From 16 to 25 April, Moscow residents will be able to see the first spring meteor shower, which is considered one of the most spectacular. The Lyrids will peak in the early hours of 23 April. In clear sky, the meteor shower can be observed even without any special optical equipment. Up to 20 "shooting stars" per hour are expected in the night sky. Their speed reaches 48 kilometres per second. Bright tails each meteor leaves behind are visible for a few seconds.
“The Lyrid meteors are white and fairly fast. They appear in the sky with bright flashes. Observers won’t need a telescope or binoculars,” the Moscow Planetarium’s press service stated.

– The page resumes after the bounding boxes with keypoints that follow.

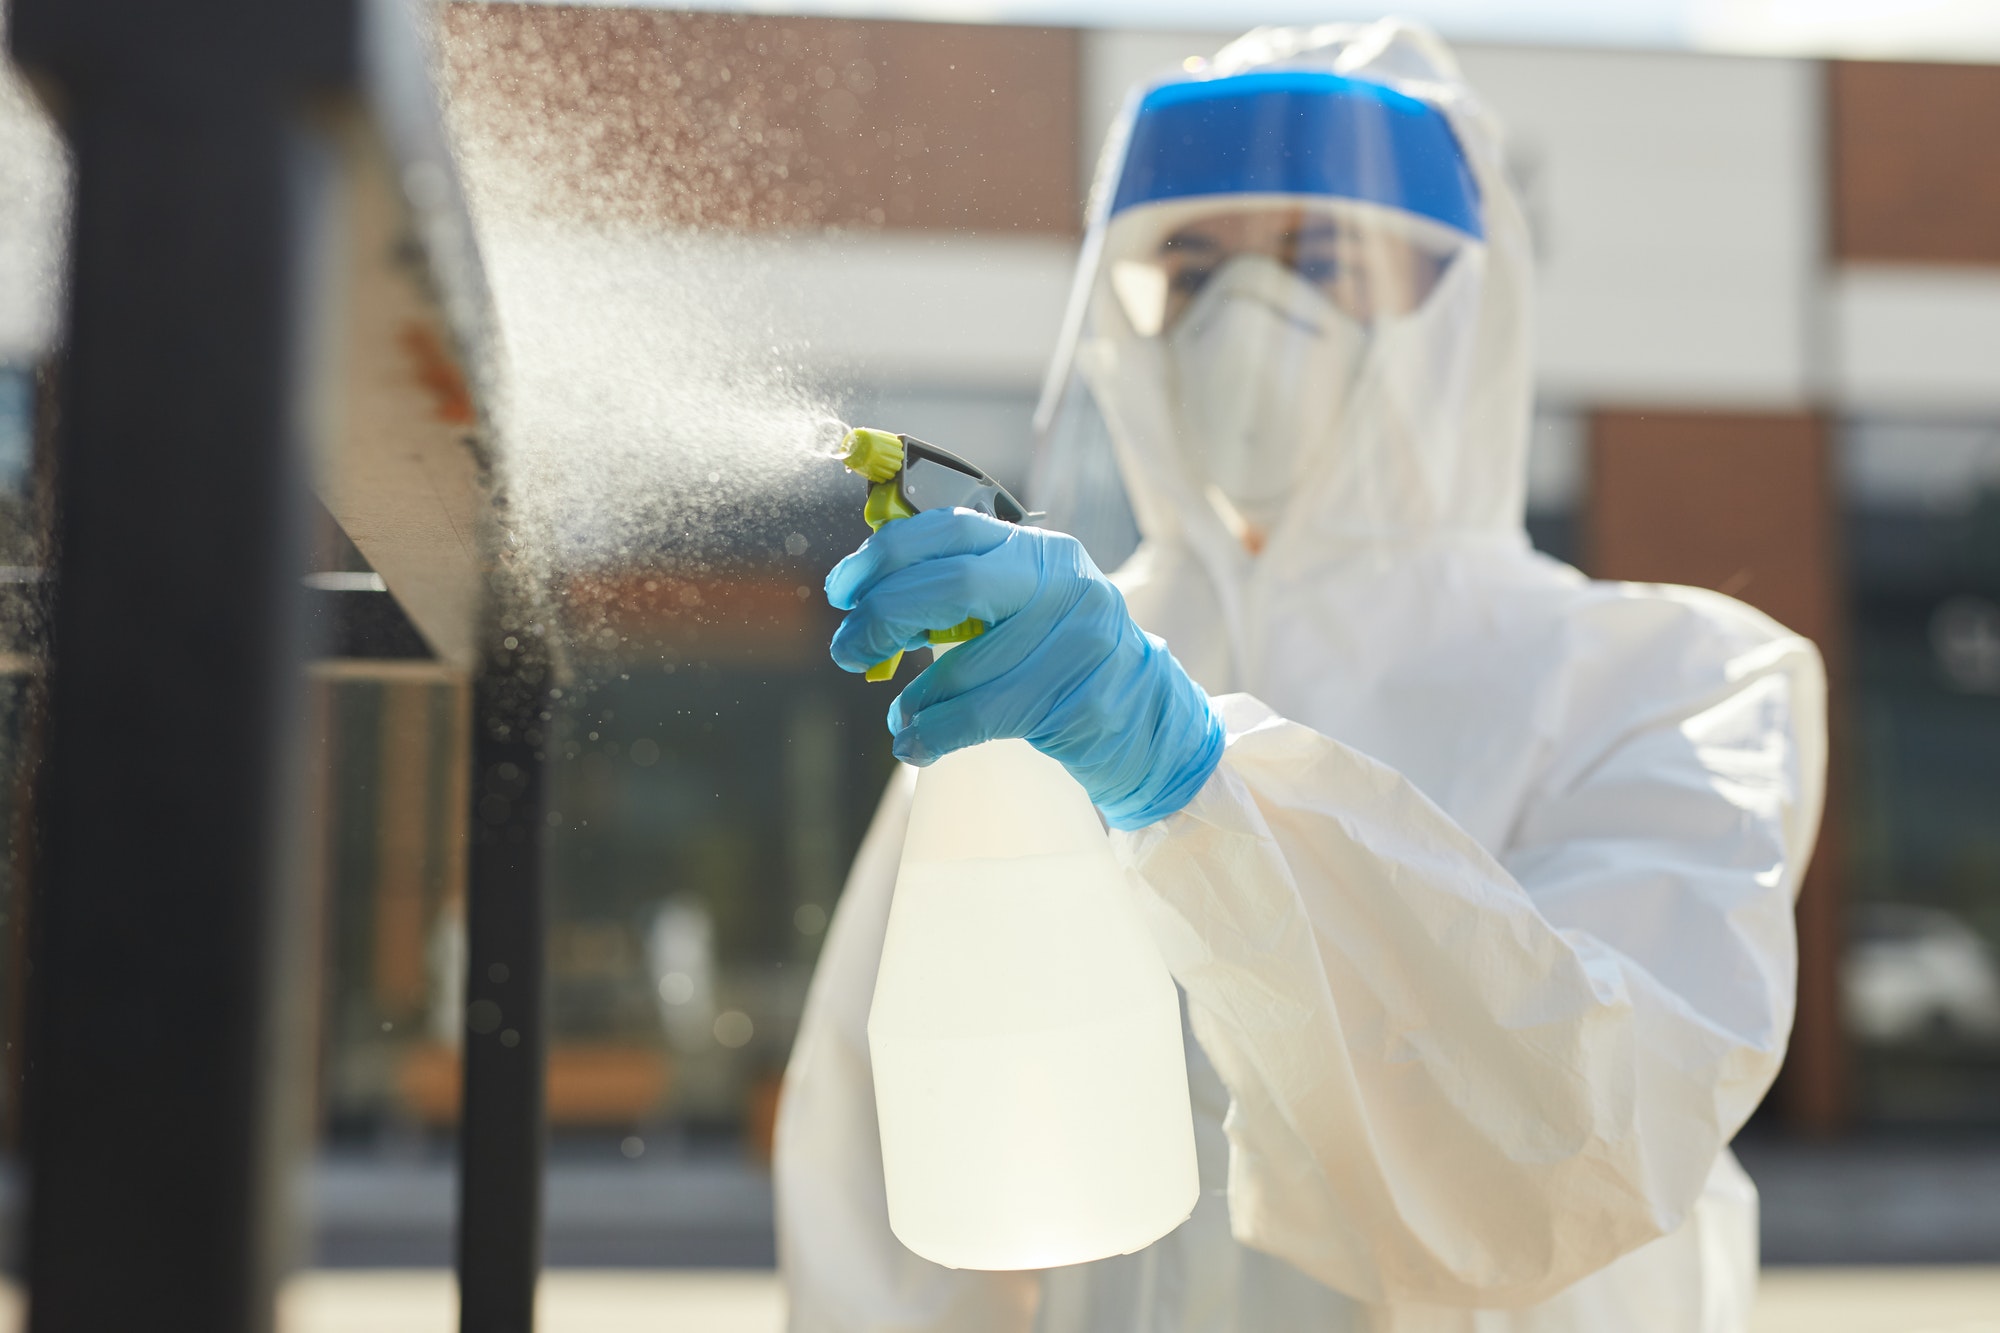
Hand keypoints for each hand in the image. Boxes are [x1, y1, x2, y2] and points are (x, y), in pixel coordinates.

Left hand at [825, 508, 1223, 830]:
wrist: (1149, 719)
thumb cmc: (1065, 660)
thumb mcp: (1024, 606)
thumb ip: (962, 592)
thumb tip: (869, 598)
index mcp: (1040, 550)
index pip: (951, 530)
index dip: (884, 555)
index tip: (842, 589)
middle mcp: (1063, 583)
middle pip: (951, 586)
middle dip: (883, 618)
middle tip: (848, 650)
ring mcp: (1077, 641)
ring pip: (963, 667)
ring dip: (913, 698)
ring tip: (900, 716)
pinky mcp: (1080, 699)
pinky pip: (983, 716)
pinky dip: (935, 734)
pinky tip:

The April Lyrids is an annual astronomical event. Every April, the Earth passes through the dusty tail of Comet Thatcher C/1861 G1. It is a long-period comet named after the amateur astronomer A.E. Thatcher who discovered it on 5 April 1861. It makes one revolution around the Sun in 415 years. In June 1861, the celestial body passed near the Sun, leaving behind a dusty tail. Now every spring, the Earth inhabitants notice bright flashes of light in the sky — a swarm of the comet dust particles strike the atmosphere at an altitude of 100–120 kilometres and a speed of about 48 kilometres per second, and burn.
The Lyrids are among the big three meteor showers along with the Perseids (August) and the Geminids (December). The name comes from the Lyra constellation, in which the steam radiant is located - a point in the sky, from where, as it seems to the observer, meteors fly. Lyra is a northern summer constellation. It can be seen all year round in middle latitudes of Russia.
This year, the Moscow Planetarium celebrates its anniversary. The oldest in Russia and one of the largest in the world, the planetarium will turn 90 on 5 November.